すべての人が幸せになれるように、LGBTとはなにか発信してほしい
LGBTへの理解は、まだまだ広がってはいない。最近は少しずつメディアでも取り上げられるが、主に発信しているのは当事者だし、全国放送で取り上げられるのはLGBTへの差別発言ばかりだ。
それでは、LGBTは悪いもの、おかしなものだという誤認が広がってしまうかもしれない。すると、今まで世間の偏見と闘ってきた人たちの努力が無駄になってしまう。自身の性に悩んでいる人が自分を否定してしまう可能性や、批判されている議員のような発言が、日常的に横行してしまう可能性もでてくる。
現に、先日AbemaでLGBTの特集が組まれていたが、その中でパンセクシャル(男女に限らずすべての人が恋愛対象となる)の方の「好きになった人が好き」という発言を、恋人やパートナーがいても"他の好きになった人が好き"ということだと捉えられていて「不倫と同じじゃないか」と言われていた。「(性別に関わらず)好きになった(性別の)人が好き」という考えは、そこまで受け入れられないものなのか。これほど理解されていないのかと驚いた。
こういった誤解や偏見は、“無知”から始まるのだと思う。LGBTその一つ一つのマイノリティについて、理解がないままその人を理解しようとする。人にはそれぞれ個性があり、恋愛観もまた様々なのに。知識を飛ばして一人一人を理解しようとするから、さらに疑問が生まれ、さらなる誤解や偏見が生まれるのではないだろうか。だから、まずは「LGBTってなに?」という疑問から、発信すべきだと思う。LGBTへの関心やその知識が広がれば、私のように自分を肯定できたり、性自認がわからないなどの苦しみから救われたりする人もいる。
それに、当事者でなくともLGBTの知識を持っていれば、それらを知らずに悩んでいる友人に寄り添えるかもしれないのだから。今、この国はすべての人が幸せになれる国に向かって、変わろうとしている。その第一歩として、まずLGBTとはなにか、知ってもらうための情報を発信してほしい。
差別や偏見で傷つく人が減り、多様性が認められる社会になってほしい
確かに、LGBTへの関心が高まり認知されていくにつれ、私のように「自分はバイセクシャルなんだ」「俺ってトランスジェンダー(心と体の性が不一致の方)だったんだ」と、性自認が変わった人もいるかもしれない。だから、セクシャルマイノリティである人が、増えたと思われるのかもしれない。

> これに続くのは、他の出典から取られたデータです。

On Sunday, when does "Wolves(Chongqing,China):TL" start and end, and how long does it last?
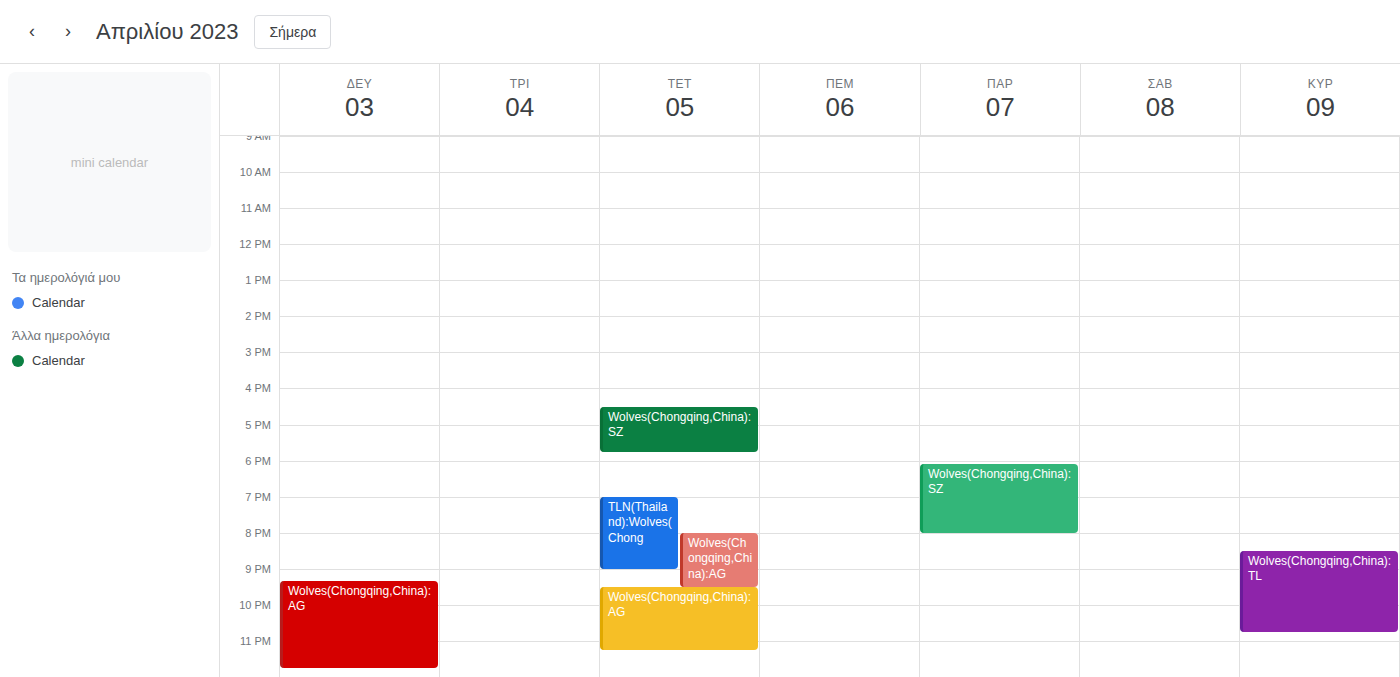
8:30 PM to 10:45 PM, 2 hours 15 minutesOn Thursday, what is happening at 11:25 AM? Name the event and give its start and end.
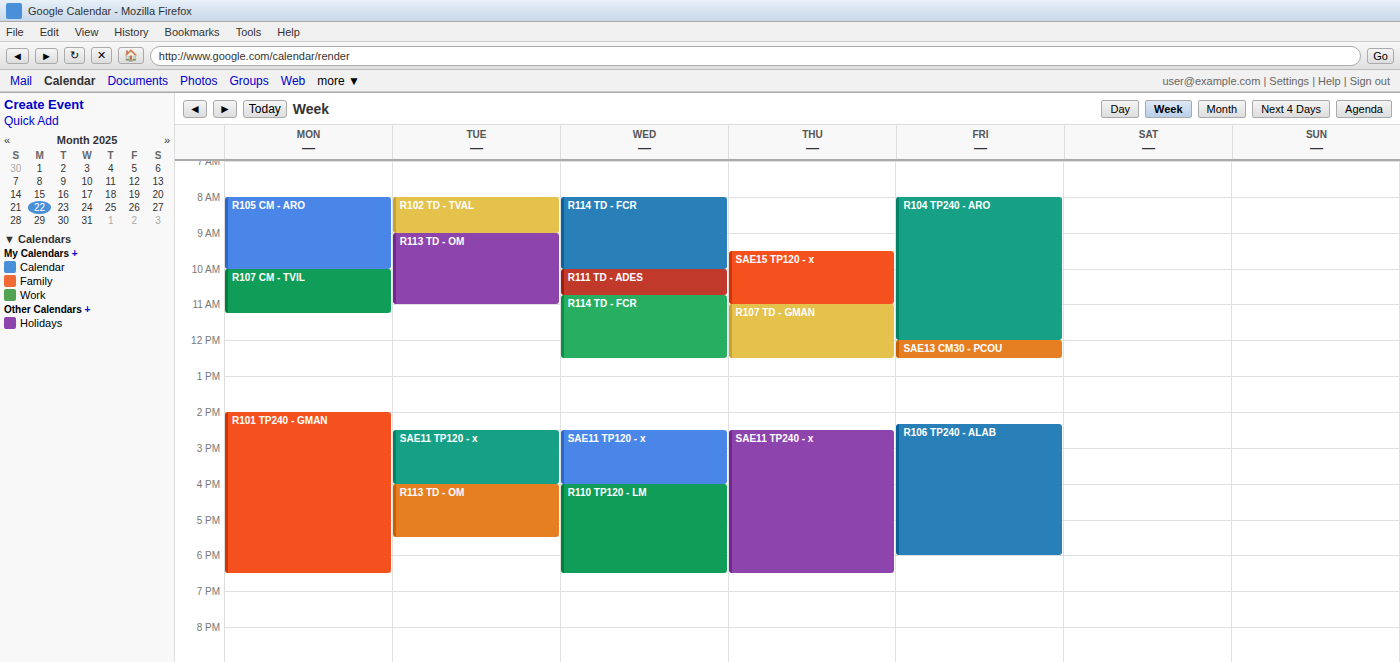
"R107 TD - GMAN", 11:00 AM to 12:30 PM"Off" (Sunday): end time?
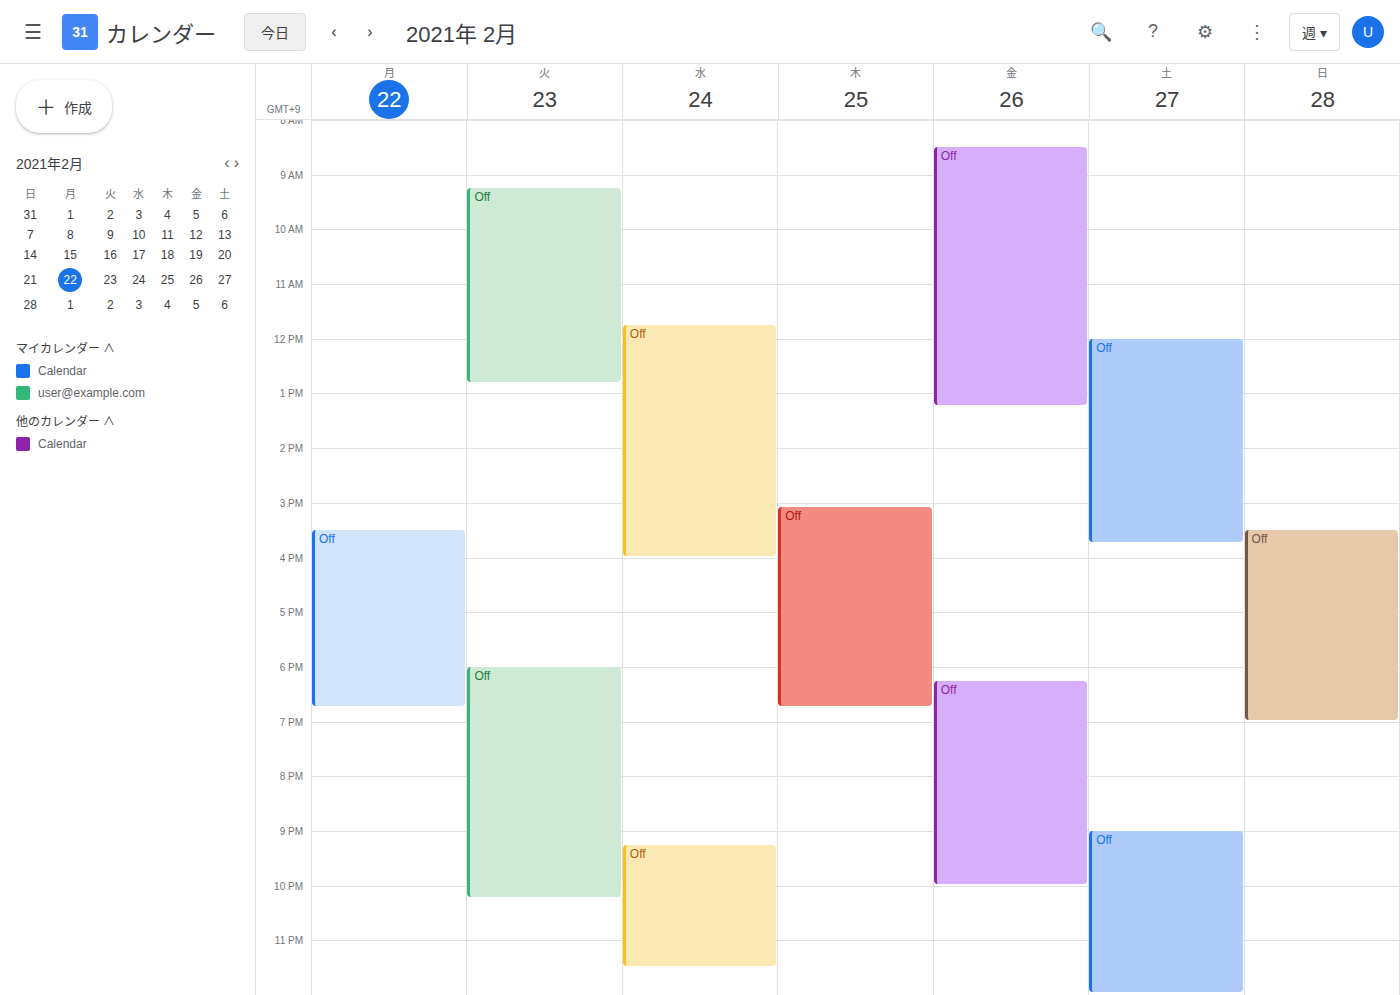
7:00 PMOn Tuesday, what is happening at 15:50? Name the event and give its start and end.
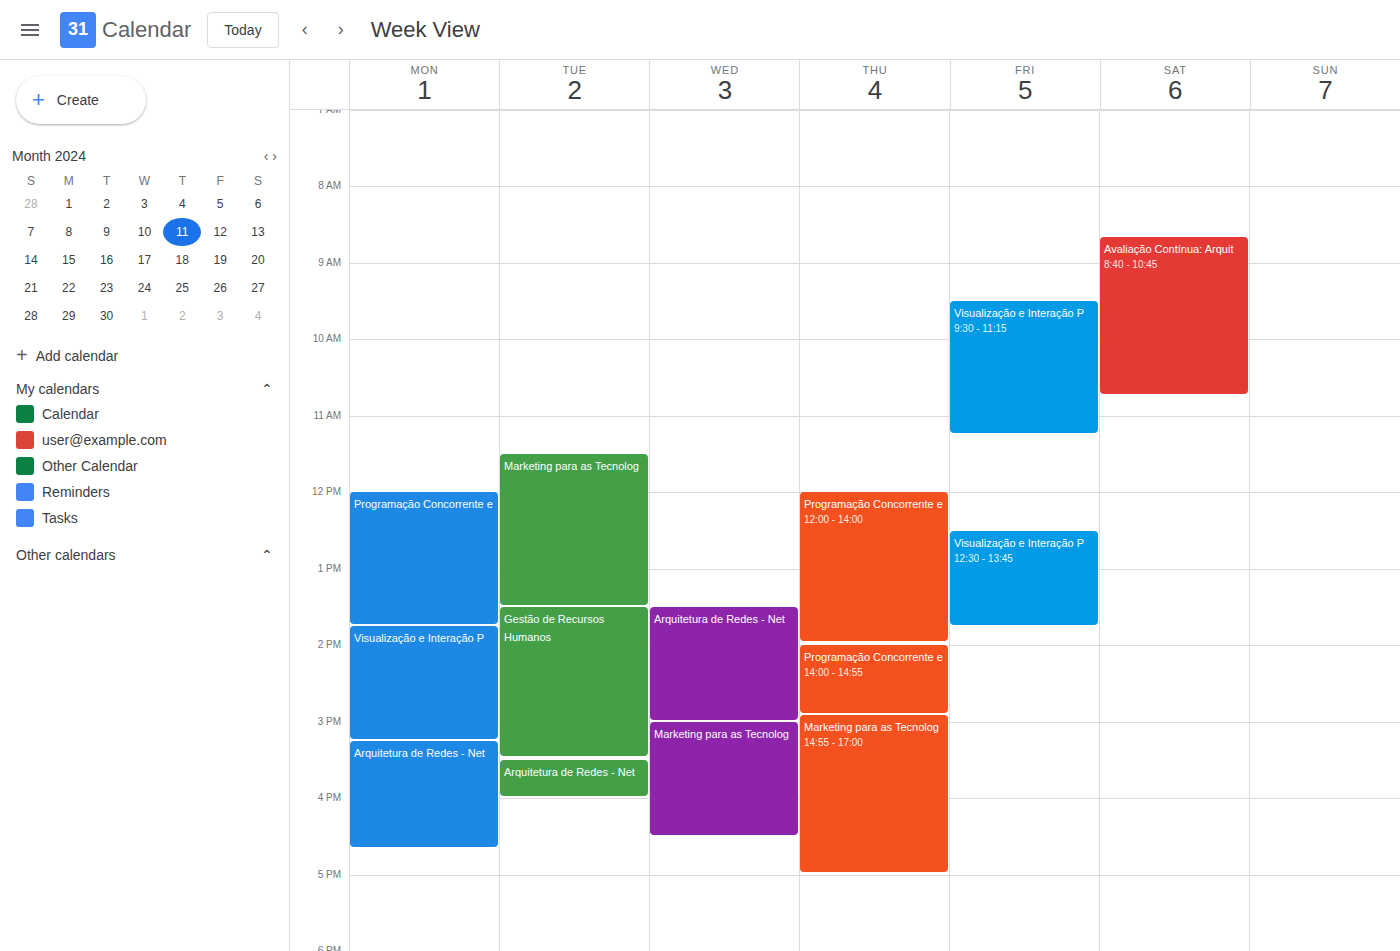
"Arquitetura de Redes - Net", 15:30 to 16:00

でも、私や彼らは以前から、この国で生きていた。それに、冷静に考えてほしい。周りにゲイやレズビアンがいたとして、異性愛者が同性愛者に変わるだろうか。ニュースを見て、あなたは同性を恋愛対象として見ようと思ったか。私はバイセクシャルだけど、私の姉は男性が好きだし、弟には彼女がいる。LGBTは、伝染して増えるようなものじゃない。
ただ、今まで悩み苦しんでいた人が、自分を肯定できたということ。そして、愛し合う2人が一緒に、胸を張って過ごせるようになったということ。男らしさ・女らしさに捉われていた人が、自分らしさを取り戻したということだ。ただ、それだけの素敵なことだ。

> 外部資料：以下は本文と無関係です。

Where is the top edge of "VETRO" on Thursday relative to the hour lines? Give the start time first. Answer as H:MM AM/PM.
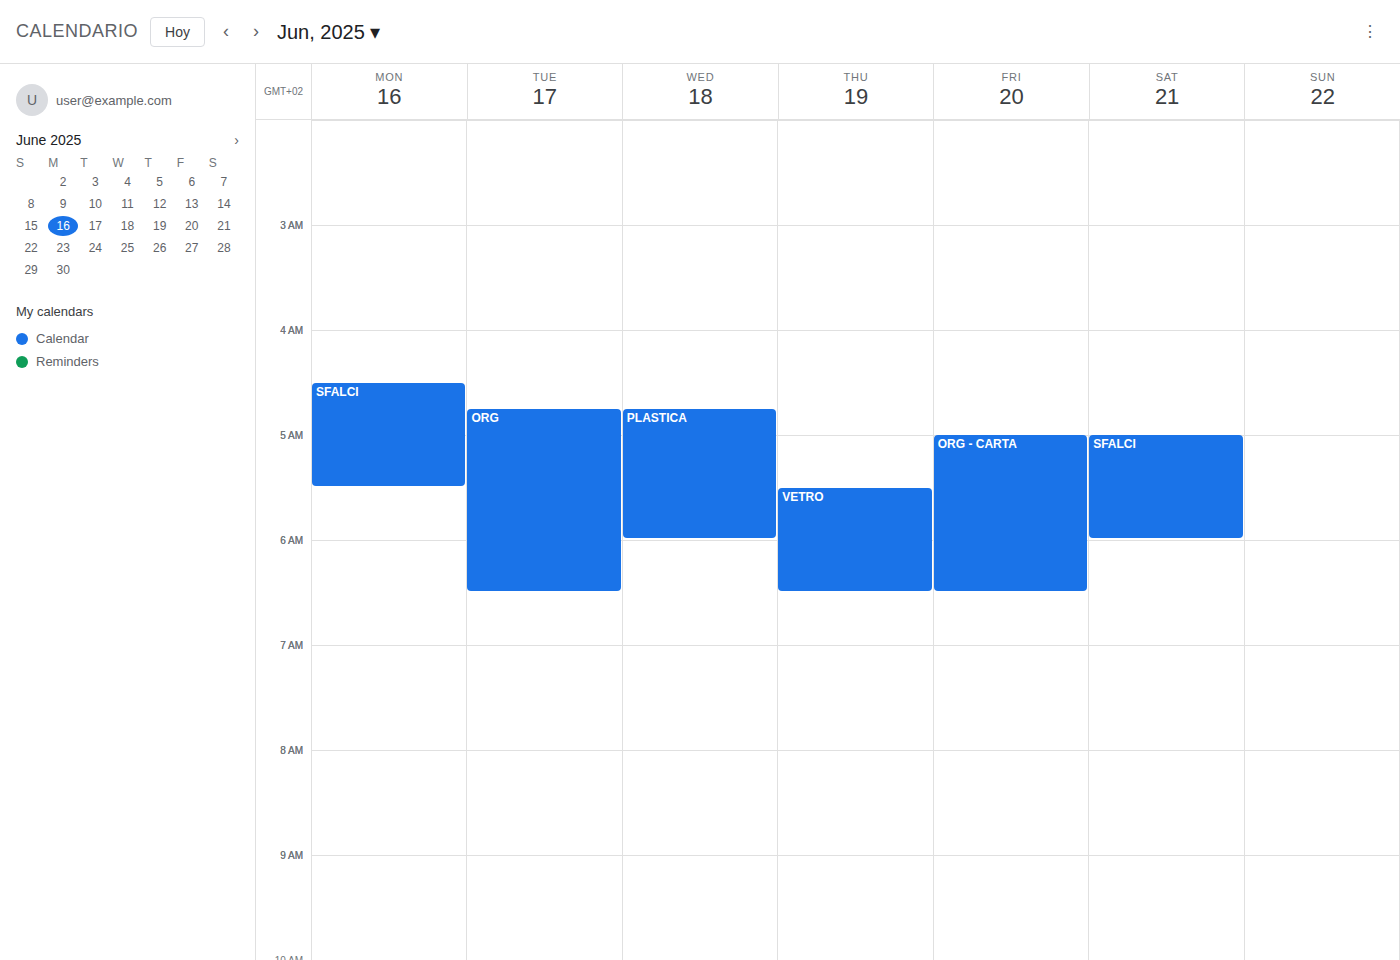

この素晴らしい動きが、誤った認識で周知されていくことだけは避けたい。正しい知識としっかりした理解とともに差別や偏見で傷つく人が減り、すべての多様性が認められる社会になってほしい。LGBTへの知識がないまま、LGBへの理解がないたった1人の発言で、LGBTへ偏見をもつ人が増えないことを祈ります。